A healthy listing lead strategy produces a valuation-to-instruction conversion rate of 30% to 50%. Below 30% means the valuation process needs work, not the lead generation. A cost per valuation above £150 via paid channels means the targeting or the landing page needs optimising before increasing spend. Time from enquiry to instruction should be under 14 days, and anything longer indicates a follow-up gap.

Review the metrics monthly and adjust one variable at a time. Change your Google Ads headline copy and measure the impact for 30 days before changing anything else. Testing one variable at a time produces clear data. Testing multiple variables simultaneously produces noise.

How Can a Virtual Assistant Help Me Get More Real Estate Listings?

A Virtual Assistant helps you get more real estate listings by ensuring no lead goes uncontacted and no follow-up is forgotten. The biggest source of lost listings is not bad marketing. It is a poor follow-up. Research consistently shows that 78% of sellers instruct the first agent who responds to their enquiry. A VA ensures your response time stays under 60 minutes on every enquiry, every day, without you being present.

A VA set up specifically for listing generation handles 4 functions: same-day response to all new valuation enquiries, weekly follow-up calls to unconverted valuation leads, monthly touchpoint emails to your database, and review requests to clients at the point of completion. These 4 functions, executed consistently, produce more instructions than any single marketing campaign.

How to Get Buyers for Real Estate Listings

You get buyers for real estate listings through 4 channels: your existing buyer database, property portals, social media, and targeted email marketing. Buyers for a new listing are attracted most effectively in the first 48 hours after going live. The first 48 hours of a listing generate the highest volume of interest.

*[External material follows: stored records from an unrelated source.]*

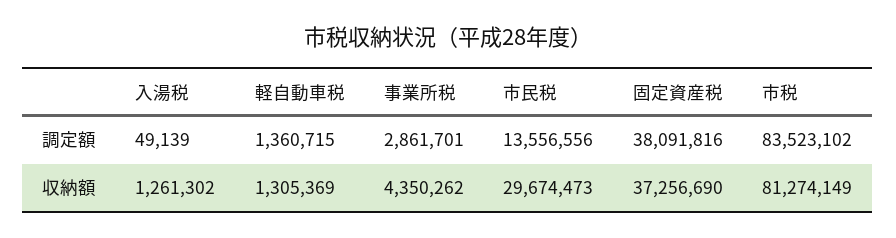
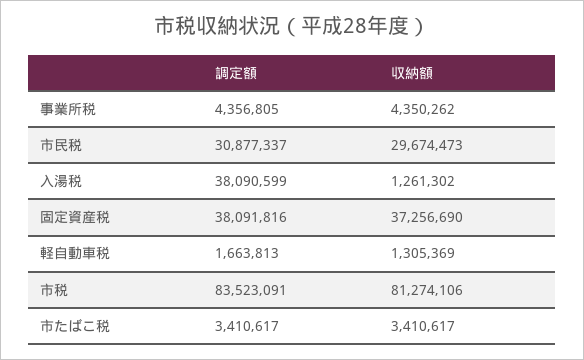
入湯税, 調定額: 49139 -> 38090599
軽自動車税, 調定額: 1360715 -> 1663813
事業所税, 調定額: 2861701 -> 4356805
市民税, 調定額: 13556556 -> 30877337
市税, 調定額: 83523102 -> 83523091
市税, 収納額: 81274149 -> 81274106
市たばこ税, 調定額: none -> 3410617
市たばこ税, 収納額: none -> 3410617

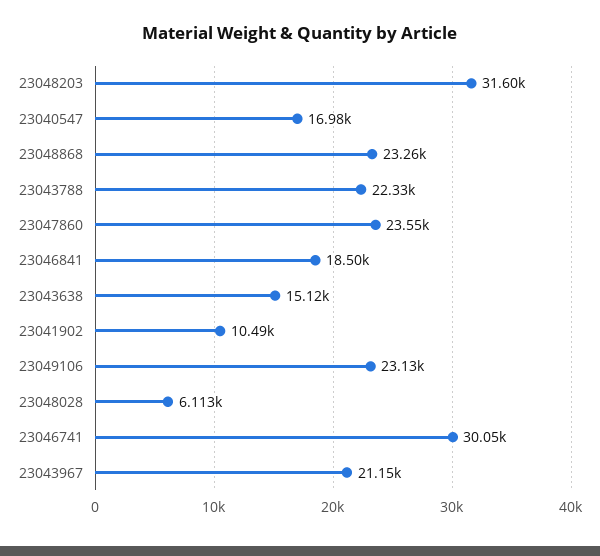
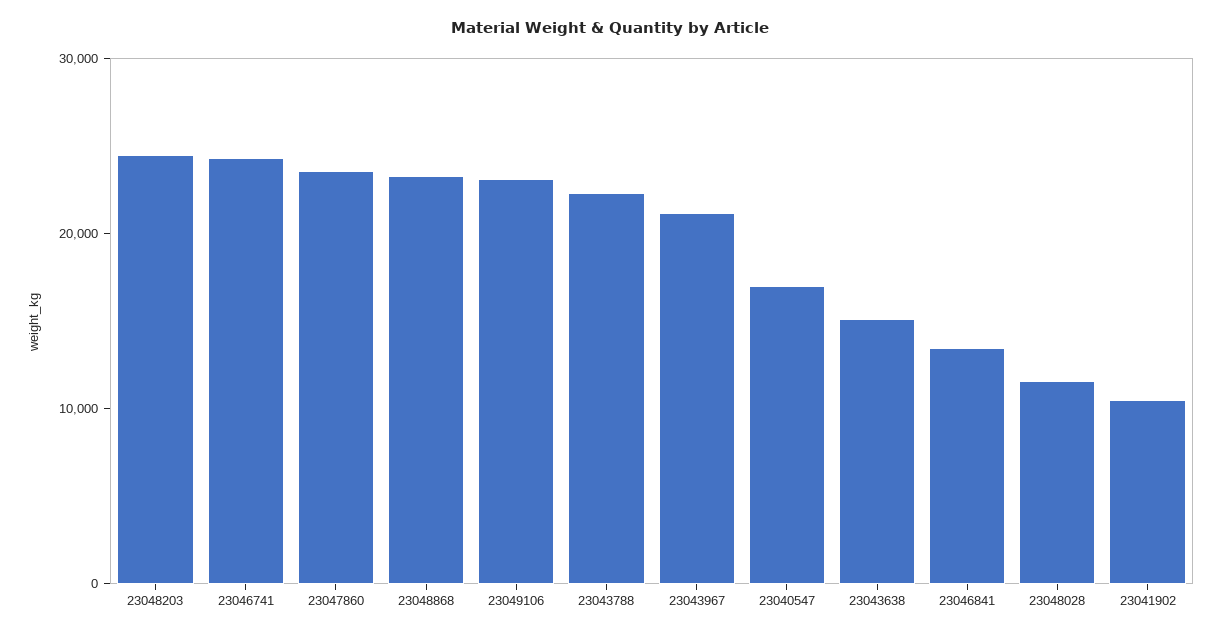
23048203: 31600 -> 24000
23046841: 18500 -> 14000
23048028: 6113 -> 12000
23046741: 30050 -> 24000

Delay in promotion in this window costs viewings and offers.

On the day of listing, send the property details to every registered buyer on your database who matches the property criteria. Post the listing across all your social media channels with professional photography and a short video tour. Submit to Rightmove, Zoopla, and OnTheMarket immediately. Send a dedicated email to your local buyer mailing list with the subject line: "Just Listed: [Property Address], [Key Feature]."

Within 72 hours, run a Facebook and Instagram ad targeting buyers in the local area, aged 28 to 55, interested in property and home ownership. A £30 to £50 ad spend over 7 days produces meaningful impressions among a relevant audience. Buyers who discover a listing through a social ad, rather than a portal, are more likely to contact the listing agent directly rather than enquiring anonymously through the portal.

What Are the Best Platforms to Promote Real Estate Listings?

The best platforms to promote real estate listings in order of buyer reach are Rightmove, Zoopla, Facebook, Instagram, and YouTube. Rightmove is the UK's largest property portal with over 150 million monthly visits. Rightmove is the first platform that every seller expects their property to appear on. Zoopla has a smaller but overlapping audience and provides additional exposure. Both portals are essential for any UK listing.

Facebook and Instagram reach buyers who are not actively searching portals but are in a life stage where buying is likely: growing families, relationship changes, or professional relocations. YouTube reaches buyers who research property through video content, and floor-plan walkthroughs and neighbourhood guides perform well on YouTube while also ranking in Google search results simultaneously.

Conclusion

Getting more real estate listings is a result of consistent activity across digital visibility, seller education, and systematic follow-up. No single strategy produces results on its own. Agents who combine an optimised Google Business Profile, local landing pages, seller-focused content, short videos, and a structured follow-up process generate a listing pipeline that grows each month rather than fluctuating with market conditions.

Start with the two strategies closest to your current activity. Optimise them, measure the results, and add the next strategy 30 days later. Building a listing strategy in layers is more sustainable than attempting all 10 at once.